→ Assignment A
How many lines in the rows below contain the word "иммунологик"? Reply with the number only.

→ Passage shown
--- --- ---

Almost a decade has gone by since she appeared in the final episode of Father Ted, but Pauline McLynn is still recognised in the street as the sitcom's mad-as-a-brush housekeeper, Mrs Doyle. The Irish actress tells JIM GILCHRIST how she has 'accidentally' forged a second career as a successful crime-fiction author, and why coffee - not tea - is the order of the day.
IT MAY be nine years since the last episode of Father Ted went in the can, but actress Pauline McLynn can still revert seamlessly to Mrs Doyle mode, as I discover when I talk to her at her Dublin home. Arranging the interview time, and unsure whether the very mention of Ted Crilly's obsessively hospitable housekeeper might seriously antagonise an actress who is still regaled in the street with cries of "Ah you will, you will, you will", I was intrigued by her e-mailed promise that she'd be waiting - "perched with a lovely cup of tea".
In the event, she has settled for coffee. "I had tea earlier, so I'm slowly ramping it up for the day. Oh, it's very dangerous," she says of the caffeine count with a low chuckle, and you can almost see Mrs Doyle's knowing leer. Yet many loyal fans of the surreal TV comedy may not know that McLynn leads a double life as a popular author, with six novels to her credit, three of them featuring a Dublin detective called Leo Street (and, yes, there's a road by that name near her home).
And on Monday, 16 July, it's her literary credentials she'll be brandishing, rather than the Craggy Island parochial house tea tray, when she is the guest presenter of the weekly books spot on Radio Scotland's Radio Caf.
"I was in Edinburgh last year doing an event at the Book Festival, and The Radio Caf got me and Barry Cryer and Joan Bakewell to contribute to a programme they were doing about growing older." McLynn is only 44, but her chronically bewildered and blemished alter ego from Father Ted apparently suggested to the Radio Scotland producers that she'd have her own perspective. "Then they covered my own event and I got on really well with them, so they had a rush of blood to the head and asked if I'd like to do their books programme for them."

--- --- ---

→ Assignment B
Answer these from the interview above:
(i) How many novels does McLynn have to her credit?
(ii) On what day and date will she be the guest presenter of the books spot on The Radio Caf?
(iii) How old is McLynn?

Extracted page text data
--- --- ---

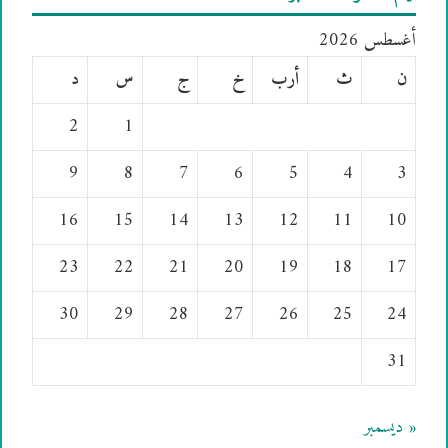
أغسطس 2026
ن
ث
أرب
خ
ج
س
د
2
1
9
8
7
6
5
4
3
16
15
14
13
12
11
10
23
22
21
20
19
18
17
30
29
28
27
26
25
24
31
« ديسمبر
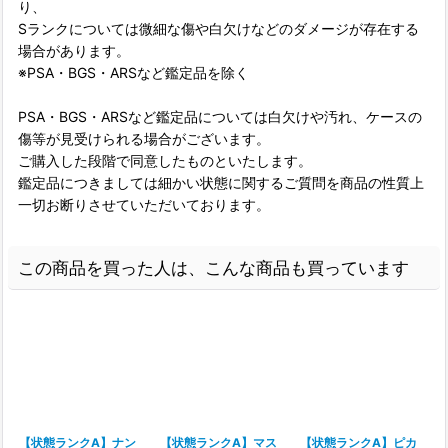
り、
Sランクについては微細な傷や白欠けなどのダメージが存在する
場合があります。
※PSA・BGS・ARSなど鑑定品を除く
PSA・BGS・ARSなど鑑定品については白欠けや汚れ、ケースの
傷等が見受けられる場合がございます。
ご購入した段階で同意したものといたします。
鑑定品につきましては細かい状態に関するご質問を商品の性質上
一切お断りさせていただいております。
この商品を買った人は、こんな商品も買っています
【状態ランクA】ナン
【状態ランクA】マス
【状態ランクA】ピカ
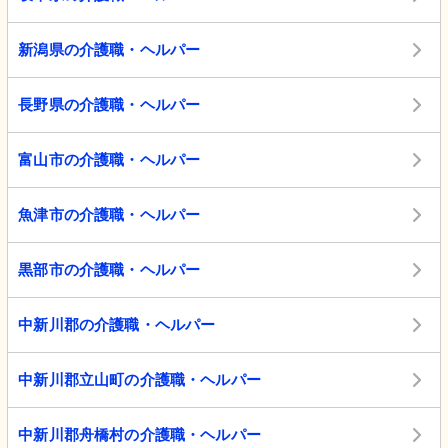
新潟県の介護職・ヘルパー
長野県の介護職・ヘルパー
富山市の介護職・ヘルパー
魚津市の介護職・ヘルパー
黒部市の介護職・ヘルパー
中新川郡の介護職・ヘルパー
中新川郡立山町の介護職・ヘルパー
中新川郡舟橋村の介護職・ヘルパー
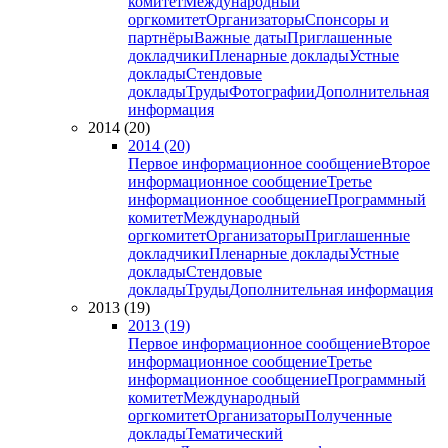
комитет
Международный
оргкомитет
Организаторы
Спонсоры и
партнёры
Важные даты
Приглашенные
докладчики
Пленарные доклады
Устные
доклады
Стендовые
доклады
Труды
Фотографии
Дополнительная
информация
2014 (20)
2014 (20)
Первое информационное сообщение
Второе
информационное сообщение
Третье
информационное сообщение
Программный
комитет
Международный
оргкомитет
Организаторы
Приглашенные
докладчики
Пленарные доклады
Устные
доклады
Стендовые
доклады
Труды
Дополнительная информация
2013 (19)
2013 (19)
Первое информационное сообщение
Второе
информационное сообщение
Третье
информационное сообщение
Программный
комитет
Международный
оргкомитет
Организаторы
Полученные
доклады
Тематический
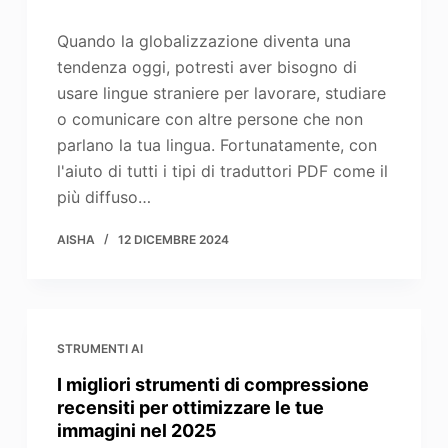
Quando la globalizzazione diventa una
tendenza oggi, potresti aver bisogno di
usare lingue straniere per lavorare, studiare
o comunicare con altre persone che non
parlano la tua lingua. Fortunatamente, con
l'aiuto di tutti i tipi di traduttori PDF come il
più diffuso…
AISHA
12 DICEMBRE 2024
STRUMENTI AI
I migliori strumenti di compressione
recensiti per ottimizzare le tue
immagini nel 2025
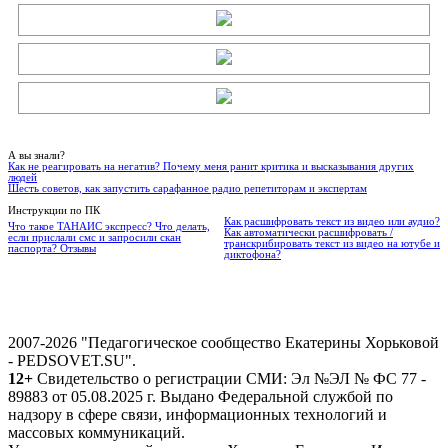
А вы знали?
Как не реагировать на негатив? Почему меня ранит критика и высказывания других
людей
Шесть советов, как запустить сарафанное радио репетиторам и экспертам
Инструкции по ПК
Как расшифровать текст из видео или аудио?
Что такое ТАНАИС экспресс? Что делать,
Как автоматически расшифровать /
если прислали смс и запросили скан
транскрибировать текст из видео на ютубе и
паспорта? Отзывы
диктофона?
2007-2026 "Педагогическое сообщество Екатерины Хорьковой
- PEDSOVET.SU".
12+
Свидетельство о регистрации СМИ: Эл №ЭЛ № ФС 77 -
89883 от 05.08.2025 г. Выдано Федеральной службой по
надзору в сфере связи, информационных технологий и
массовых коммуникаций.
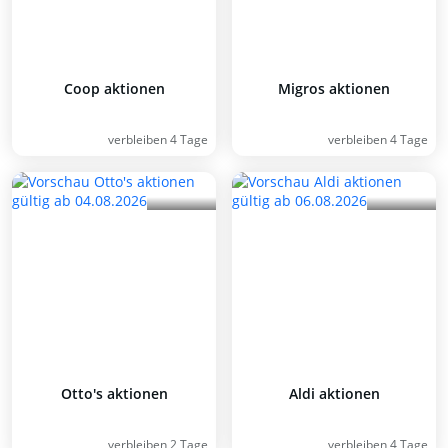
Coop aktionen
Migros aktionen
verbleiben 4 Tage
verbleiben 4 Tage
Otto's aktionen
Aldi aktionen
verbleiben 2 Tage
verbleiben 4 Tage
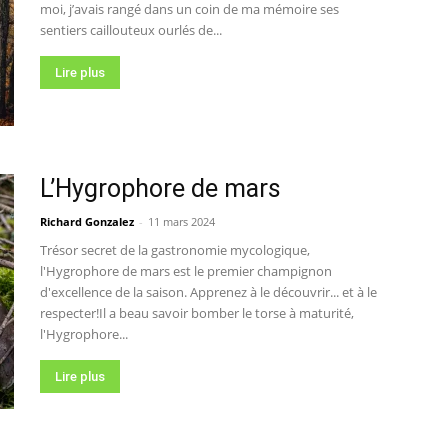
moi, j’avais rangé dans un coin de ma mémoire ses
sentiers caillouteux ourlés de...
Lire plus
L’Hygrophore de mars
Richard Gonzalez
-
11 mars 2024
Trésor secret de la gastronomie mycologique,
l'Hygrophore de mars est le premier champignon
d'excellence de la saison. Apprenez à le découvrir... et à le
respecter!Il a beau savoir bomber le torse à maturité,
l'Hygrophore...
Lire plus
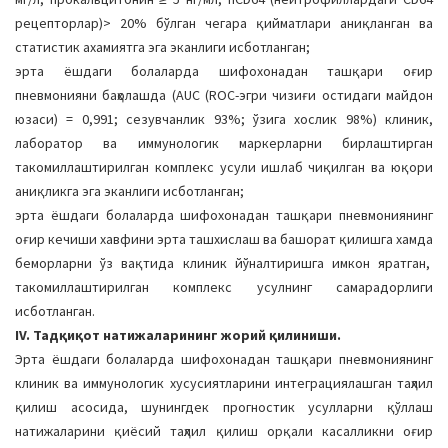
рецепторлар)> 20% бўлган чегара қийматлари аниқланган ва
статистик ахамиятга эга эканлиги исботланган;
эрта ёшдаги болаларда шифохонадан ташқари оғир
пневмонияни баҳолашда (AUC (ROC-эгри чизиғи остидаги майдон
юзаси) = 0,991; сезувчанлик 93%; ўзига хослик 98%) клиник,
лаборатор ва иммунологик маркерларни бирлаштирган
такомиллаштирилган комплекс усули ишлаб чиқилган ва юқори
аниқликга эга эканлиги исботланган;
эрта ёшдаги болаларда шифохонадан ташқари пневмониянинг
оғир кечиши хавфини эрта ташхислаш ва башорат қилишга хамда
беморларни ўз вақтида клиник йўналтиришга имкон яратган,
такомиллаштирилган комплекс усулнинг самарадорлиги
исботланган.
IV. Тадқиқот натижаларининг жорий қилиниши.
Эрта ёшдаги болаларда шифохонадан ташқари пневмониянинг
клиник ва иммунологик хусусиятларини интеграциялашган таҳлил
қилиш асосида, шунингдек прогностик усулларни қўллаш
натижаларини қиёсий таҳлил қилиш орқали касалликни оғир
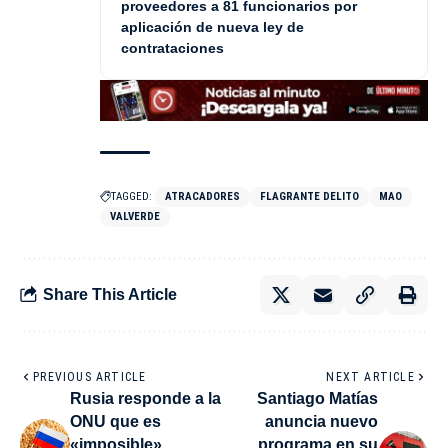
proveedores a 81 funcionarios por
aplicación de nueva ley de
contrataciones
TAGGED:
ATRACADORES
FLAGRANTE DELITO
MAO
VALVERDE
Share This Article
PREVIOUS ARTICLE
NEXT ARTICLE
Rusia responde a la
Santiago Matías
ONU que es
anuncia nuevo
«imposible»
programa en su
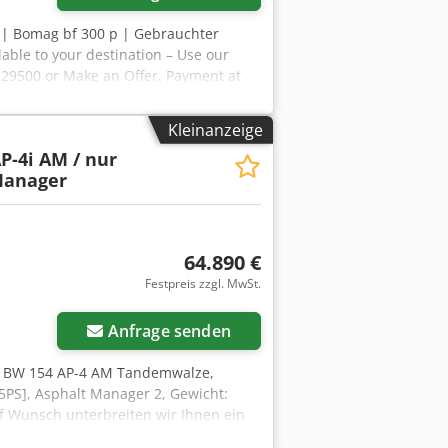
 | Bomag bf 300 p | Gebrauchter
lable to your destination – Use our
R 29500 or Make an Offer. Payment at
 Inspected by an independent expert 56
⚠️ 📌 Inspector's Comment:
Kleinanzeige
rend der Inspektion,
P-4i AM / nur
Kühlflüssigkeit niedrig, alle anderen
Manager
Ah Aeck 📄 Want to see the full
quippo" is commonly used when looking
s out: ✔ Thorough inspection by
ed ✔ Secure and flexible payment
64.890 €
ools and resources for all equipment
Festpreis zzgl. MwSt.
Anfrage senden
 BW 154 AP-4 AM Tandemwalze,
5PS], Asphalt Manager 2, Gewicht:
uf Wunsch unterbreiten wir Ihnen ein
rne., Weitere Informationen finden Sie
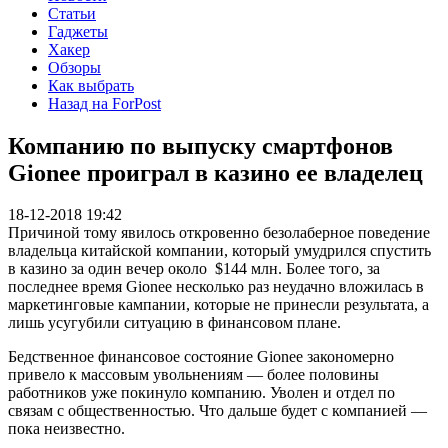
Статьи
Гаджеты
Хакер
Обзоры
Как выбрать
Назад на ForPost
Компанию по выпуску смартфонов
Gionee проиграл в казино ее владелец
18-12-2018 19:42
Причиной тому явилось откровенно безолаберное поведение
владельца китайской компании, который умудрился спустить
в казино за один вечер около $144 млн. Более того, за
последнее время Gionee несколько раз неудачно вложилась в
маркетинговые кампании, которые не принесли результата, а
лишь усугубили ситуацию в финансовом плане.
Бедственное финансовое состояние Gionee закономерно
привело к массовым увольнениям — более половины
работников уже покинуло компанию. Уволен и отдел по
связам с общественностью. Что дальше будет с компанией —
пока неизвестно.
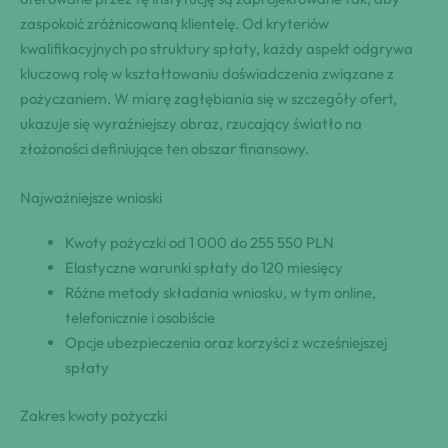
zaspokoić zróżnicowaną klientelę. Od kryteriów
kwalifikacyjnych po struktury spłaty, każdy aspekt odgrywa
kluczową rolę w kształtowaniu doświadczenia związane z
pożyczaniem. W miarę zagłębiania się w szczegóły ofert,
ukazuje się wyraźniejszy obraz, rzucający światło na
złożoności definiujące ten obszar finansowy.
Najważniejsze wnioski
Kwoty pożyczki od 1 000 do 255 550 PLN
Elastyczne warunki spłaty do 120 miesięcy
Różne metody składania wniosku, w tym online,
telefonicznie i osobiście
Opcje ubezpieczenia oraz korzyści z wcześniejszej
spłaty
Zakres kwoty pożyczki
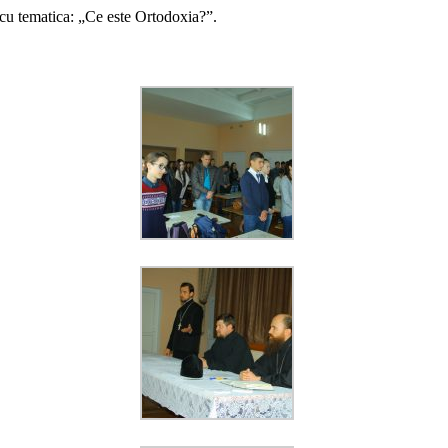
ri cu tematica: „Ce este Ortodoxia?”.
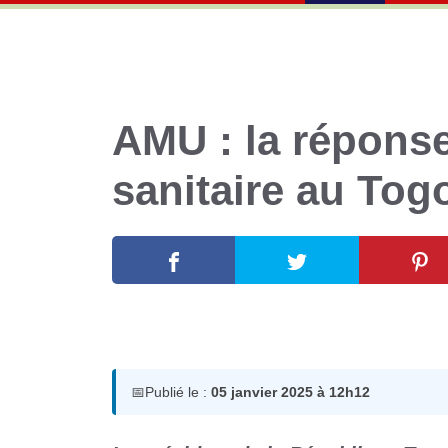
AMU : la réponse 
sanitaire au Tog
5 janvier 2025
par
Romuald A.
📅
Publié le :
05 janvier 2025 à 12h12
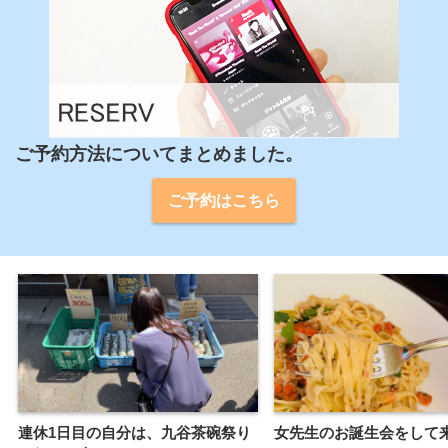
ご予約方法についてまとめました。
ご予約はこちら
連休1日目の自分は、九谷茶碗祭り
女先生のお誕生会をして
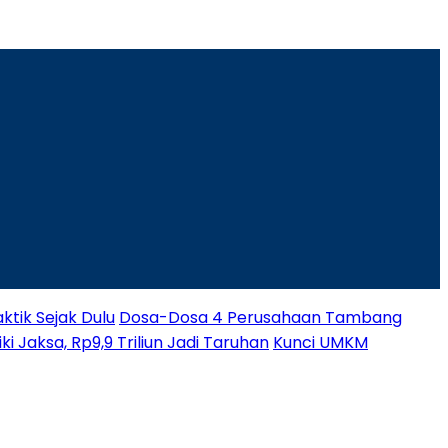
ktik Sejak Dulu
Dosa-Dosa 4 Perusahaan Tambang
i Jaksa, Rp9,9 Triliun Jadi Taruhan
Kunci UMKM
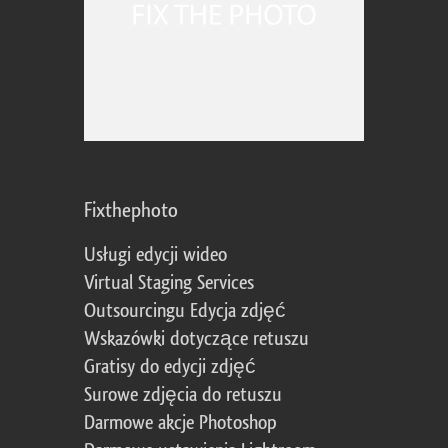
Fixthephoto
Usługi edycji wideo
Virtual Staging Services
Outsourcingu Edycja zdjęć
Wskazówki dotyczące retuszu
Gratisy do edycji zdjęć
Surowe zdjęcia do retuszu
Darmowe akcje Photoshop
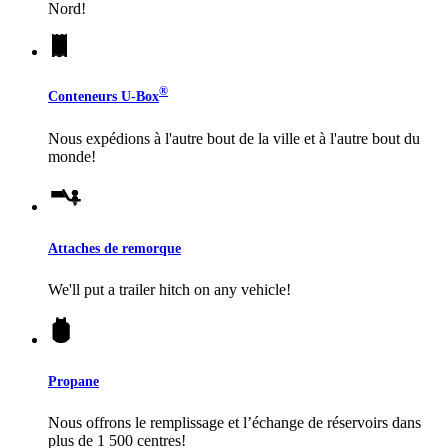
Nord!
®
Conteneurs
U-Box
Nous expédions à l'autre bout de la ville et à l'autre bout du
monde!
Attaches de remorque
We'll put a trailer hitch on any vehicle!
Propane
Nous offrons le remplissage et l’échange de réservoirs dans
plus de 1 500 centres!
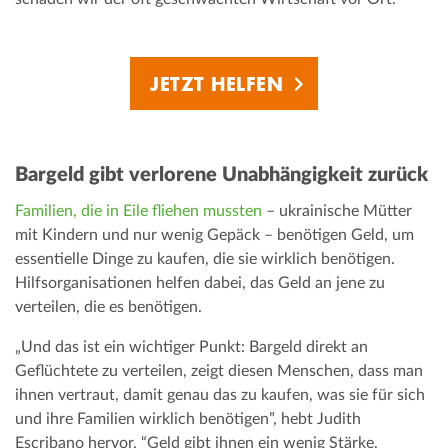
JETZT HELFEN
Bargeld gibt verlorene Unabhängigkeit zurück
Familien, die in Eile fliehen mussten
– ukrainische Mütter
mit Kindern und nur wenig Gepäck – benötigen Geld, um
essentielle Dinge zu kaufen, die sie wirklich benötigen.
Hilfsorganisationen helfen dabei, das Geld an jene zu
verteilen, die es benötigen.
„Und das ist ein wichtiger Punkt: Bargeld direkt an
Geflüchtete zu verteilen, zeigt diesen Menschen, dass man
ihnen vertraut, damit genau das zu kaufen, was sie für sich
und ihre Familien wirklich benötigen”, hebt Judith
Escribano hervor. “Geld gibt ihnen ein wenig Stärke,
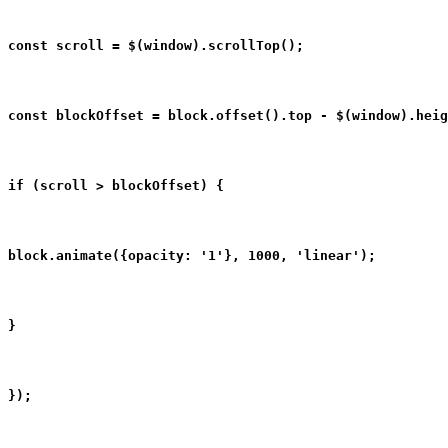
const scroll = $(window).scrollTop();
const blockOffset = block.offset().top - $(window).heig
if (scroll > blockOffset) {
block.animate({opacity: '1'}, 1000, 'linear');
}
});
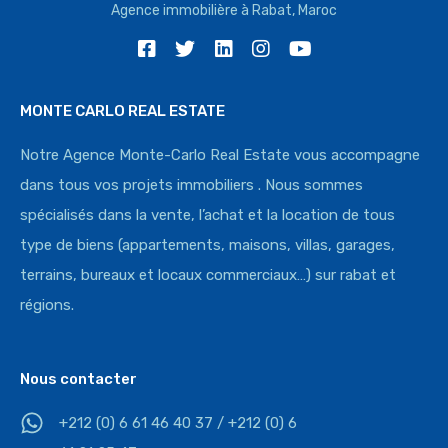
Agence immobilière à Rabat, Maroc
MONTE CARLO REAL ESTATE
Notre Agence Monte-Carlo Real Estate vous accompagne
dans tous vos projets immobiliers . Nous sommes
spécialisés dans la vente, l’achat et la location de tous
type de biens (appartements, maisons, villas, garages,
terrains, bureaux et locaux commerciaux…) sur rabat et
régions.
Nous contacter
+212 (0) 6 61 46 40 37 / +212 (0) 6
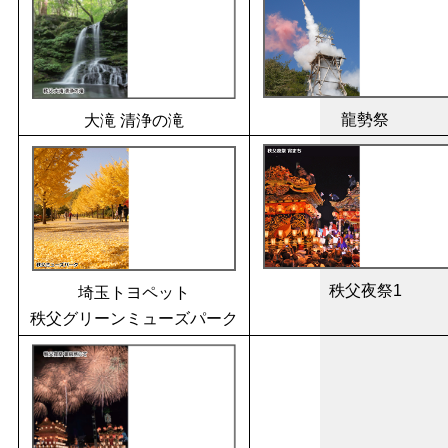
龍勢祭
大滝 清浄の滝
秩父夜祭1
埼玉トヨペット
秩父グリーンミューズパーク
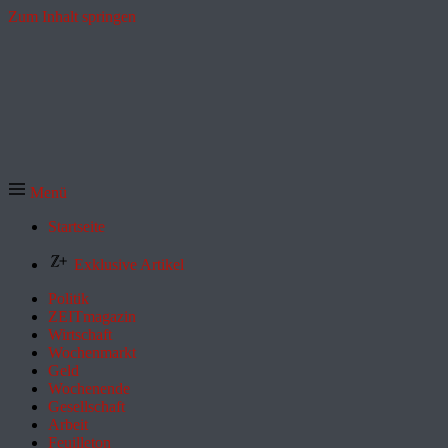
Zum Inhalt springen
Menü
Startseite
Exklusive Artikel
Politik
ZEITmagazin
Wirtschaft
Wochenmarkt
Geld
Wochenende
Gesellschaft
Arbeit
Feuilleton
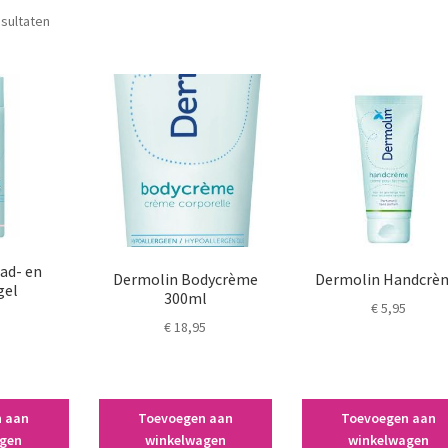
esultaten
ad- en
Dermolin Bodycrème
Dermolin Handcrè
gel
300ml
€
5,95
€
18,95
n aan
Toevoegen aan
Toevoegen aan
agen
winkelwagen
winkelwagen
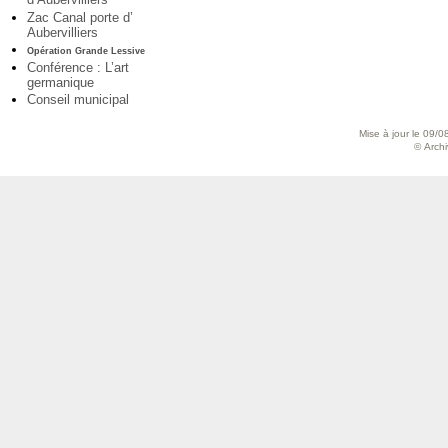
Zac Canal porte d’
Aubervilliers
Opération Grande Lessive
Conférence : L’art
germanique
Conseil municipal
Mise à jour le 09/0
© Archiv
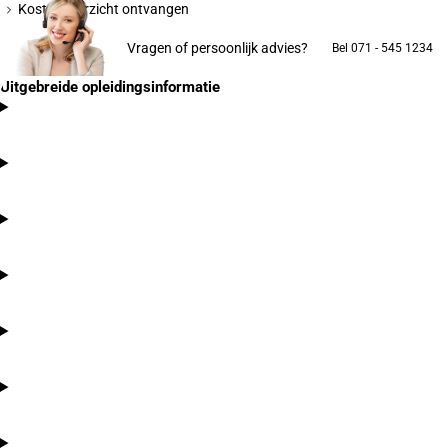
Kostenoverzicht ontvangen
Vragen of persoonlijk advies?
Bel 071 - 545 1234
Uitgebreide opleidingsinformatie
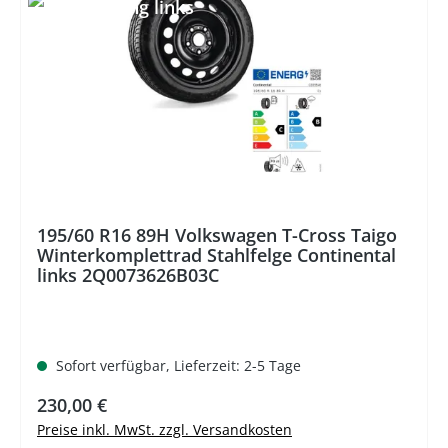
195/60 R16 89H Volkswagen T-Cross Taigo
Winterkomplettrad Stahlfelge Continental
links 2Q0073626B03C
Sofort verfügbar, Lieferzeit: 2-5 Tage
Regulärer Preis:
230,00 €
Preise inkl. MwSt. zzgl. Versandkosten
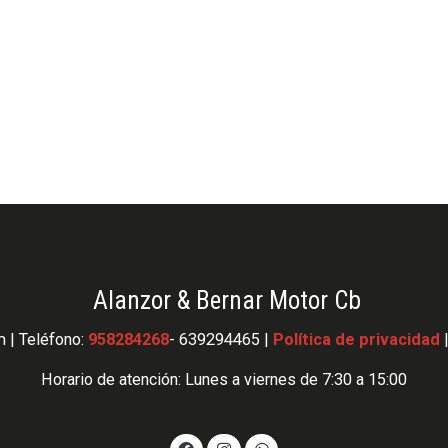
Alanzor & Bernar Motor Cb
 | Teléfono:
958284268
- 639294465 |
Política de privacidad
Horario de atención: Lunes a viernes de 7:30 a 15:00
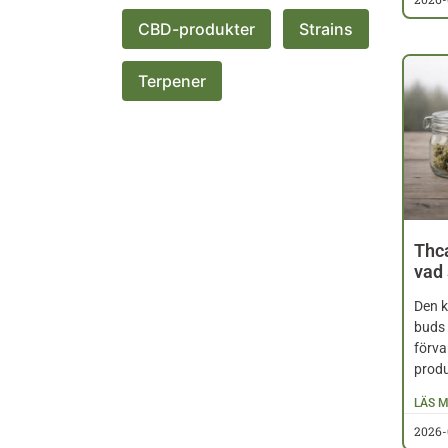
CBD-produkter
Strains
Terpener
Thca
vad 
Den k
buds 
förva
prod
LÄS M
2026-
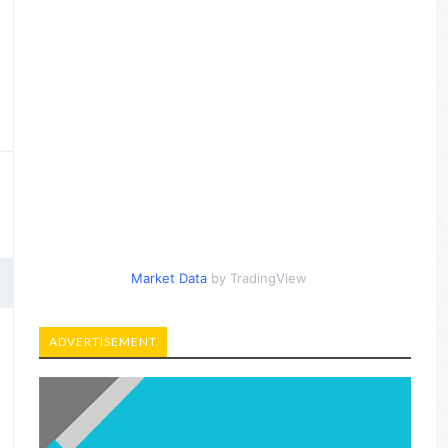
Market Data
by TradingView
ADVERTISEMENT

--- --- ---

→ Your response A
2

→ Your response B
(i) Six
(ii) Monday, 16 July
(iii) 44